世界遺産登録12周年をむかえる「紀伊山地の霊場と参詣道」。高野山、熊野三山、吉野・大峯の三つの霊場と、これらをつなぐ参詣道が含まれています。
平安時代、皇族や貴族、武士の間ではじまった熊野信仰は、やがて「蟻の熊野詣で」といわれたほど、一般庶民にまで広がっていきました。男女を問わず、貴賤を選ばず…と多くの人々を受けいれた熊野には今も多くの人々が訪れています。
熊野への参詣道は、田辺から半島を横切るように通る中辺路のほか、大辺路、小辺路、伊勢路、そして、吉野と熊野を結ぶ修験道の道・大峯奥駈道などが知られています。
どのルートも踏破するには日数がかかりますが、バス停などをポイントにしてコースを分けて、熊野古道ウォークを楽しむのが一般的です。
中でも、発心門王子から熊野本宮大社までは、熊野古道中辺路のクライマックス。

課題: 本文の「世界遺産登録12周年をむかえ」から「も多くの人々が訪れています。」までを、「貴族」を「公家」に置き換えて書き直してください。 本文に書かれていることだけを手がかりにしてください。

保存データ:
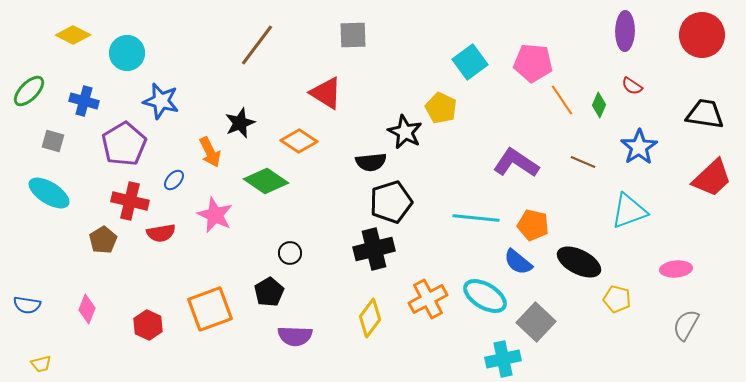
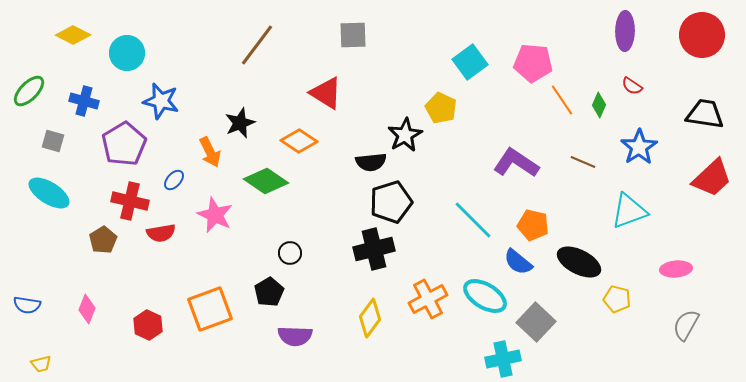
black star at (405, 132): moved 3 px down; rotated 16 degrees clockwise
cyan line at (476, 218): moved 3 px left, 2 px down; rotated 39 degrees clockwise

解答:
世界遺産登録12周年をむかえる「紀伊山地の霊場と参詣道」。高野山、熊野三山、吉野・大峯の三つの霊場と、これらをつなぐ参詣道が含まれています。
平安時代、皇族や公家、武士の間ではじまった熊野信仰は、やがて「蟻の熊野詣で」といわれたほど、一般庶民にまで広がっていきました。男女を問わず、貴賤を選ばず…と多くの人々を受けいれた熊野には今も多くの人々が訪れています。